Wranglestone
- Author: Darren Charlton
- Language: English
- Genre: Young adult fiction
- Published: 2020
- Publisher: Stripes Publishing (Little Tiger Press)
- Publication place: United Kingdom
- Pages: 384
- ISBN: 978-1-78895-121-0

= Wranglestone =

2020 young-adult novel by Darren Charlton

Wranglestone is the first novel from British author Darren Charlton, published in 2020 by Stripes Publishing. A post-apocalyptic tale set in a zombie-infested island in the United States, it was positively reviewed.

== Synopsis ==
Wranglestone follows the burgeoning relationship between two boys, Peter and Cooper, in a post-apocalyptic America ravaged by zombies.

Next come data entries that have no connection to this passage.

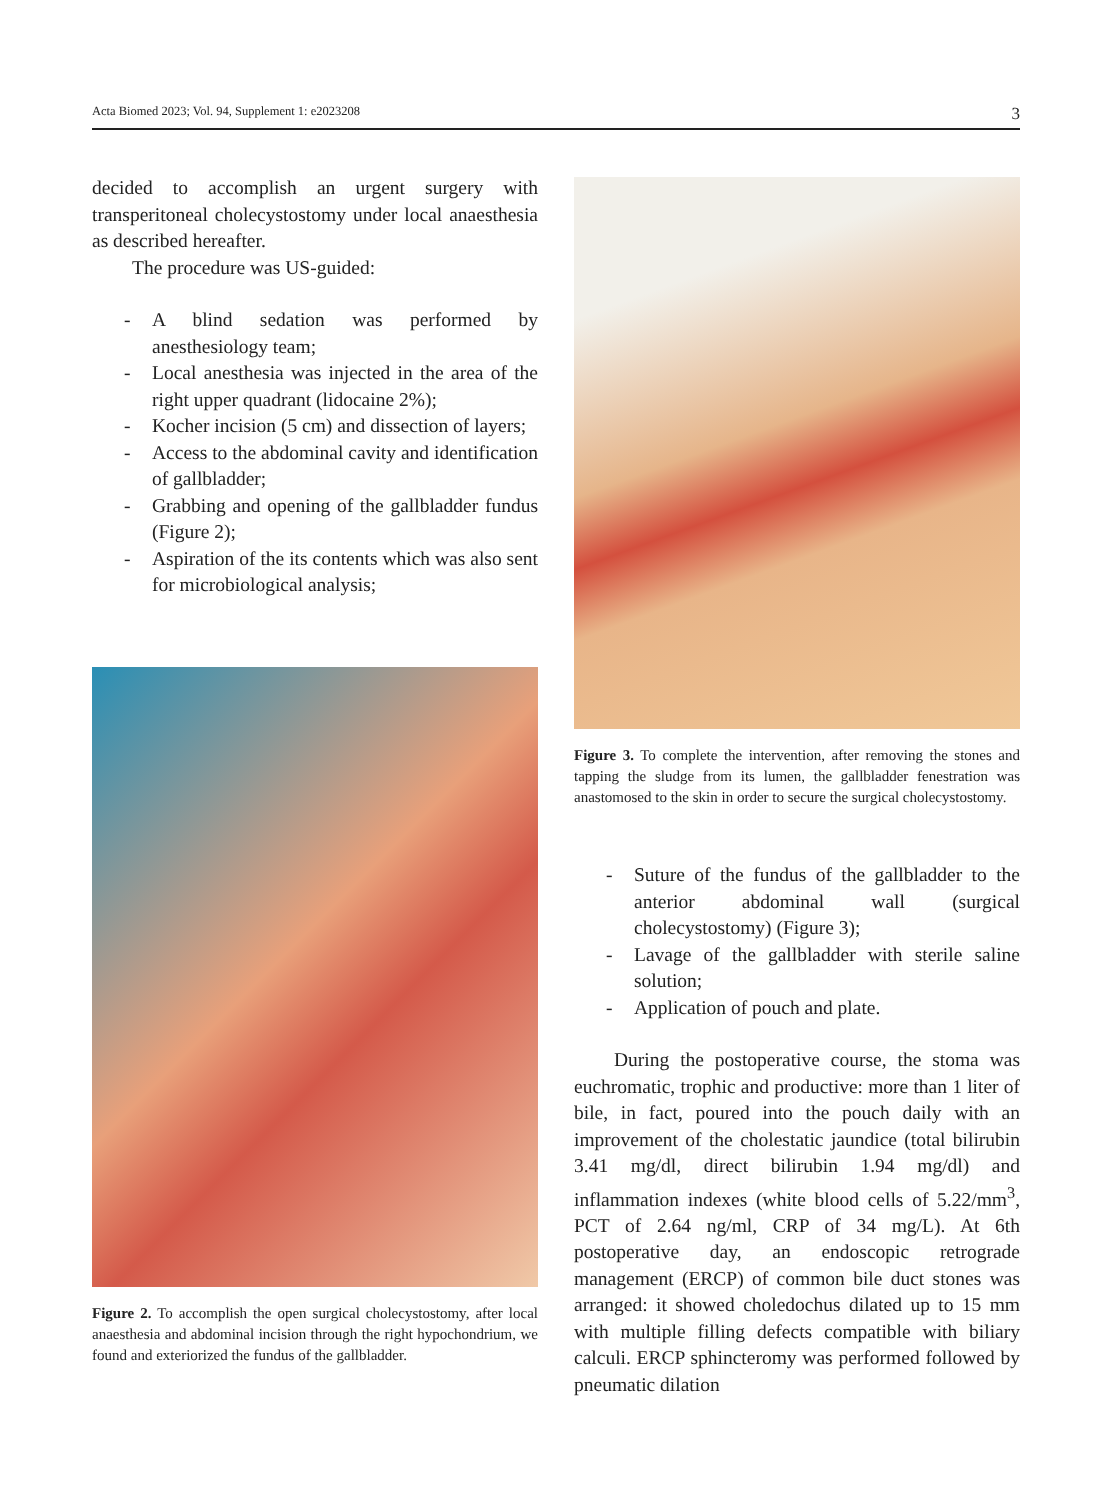Acta Biomed 2023; Vol. 94, Supplement 1: e2023208 3
decided to accomplish an urgent surgery with transperitoneal cholecystostomy under local anaesthesia as described hereafter.
The procedure was US-guided:
- A blind sedation was performed by anesthesiology team;
- Local anesthesia was injected in the area of the right upper quadrant (lidocaine 2%);
- Kocher incision (5 cm) and dissection of layers;
- Access to the abdominal cavity and identification of gallbladder;
- Grabbing and opening of the gallbladder fundus (Figure 2);
- Aspiration of the its contents which was also sent for microbiological analysis;
Figure 2. To accomplish the open surgical cholecystostomy, after local anaesthesia and abdominal incision through the right hypochondrium, we found and exteriorized the fundus of the gallbladder.
Figure 3. To complete the intervention, after removing the stones and tapping the sludge from its lumen, the gallbladder fenestration was anastomosed to the skin in order to secure the surgical cholecystostomy.
- Suture of the fundus of the gallbladder to the anterior abdominal wall (surgical cholecystostomy) (Figure 3);
- Lavage of the gallbladder with sterile saline solution;
- Application of pouch and plate.
During the postoperative course, the stoma was euchromatic, trophic and productive: more than 1 liter of bile, in fact, poured into the pouch daily with an improvement of the cholestatic jaundice (total bilirubin 3.41 mg/dl, direct bilirubin 1.94 mg/dl) and inflammation indexes (white blood cells of 5.22/mm<sup>3</sup>, PCT of 2.64 ng/ml, CRP of 34 mg/L). At 6th postoperative day, an endoscopic retrograde management (ERCP) of common bile duct stones was arranged: it showed choledochus dilated up to 15 mm with multiple filling defects compatible with biliary calculi. ERCP sphincteromy was performed followed by pneumatic dilation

The novel tracks the survival of an island community living within a fictional national park and the threat winter poses once the water freezes allowing the Dead to cross the ice.

== Publication ==
Wranglestone was published by the Stripes Publishing imprint of Little Tiger Press as part of a two-book deal that included its sequel. The follow-up installment, 2022's Timberdark, was originally planned for 2021.

== Reception ==
The novel was a "Best Children's Book" nominee at the 2020 Costa Book Awards. The Guardian called it "an achingly tender love story", while Dublin's Sunday Independent found it "surprisingly well written...creepy, compelling and cute all at the same time. What more could you want?" Martin Axford of The School Librarian said, "The horror elements in [this unusual] book will appeal to some readers, just as they will turn others off." Sophie Brown of GeekMom was favourable with the premise and worldbuilding, but found the plot convoluted and rushed for a title of its length. "[A lot goes on in this book;] the romance between Peter and Cooper was one of the plot elements that suffered because of this," she said. "[Still, this is] an interesting and unique take on both an LGBTQ romance and a zombie apocalypse story, throwing both elements together with a good pinch of politics and prejudice that make for a real page-turner."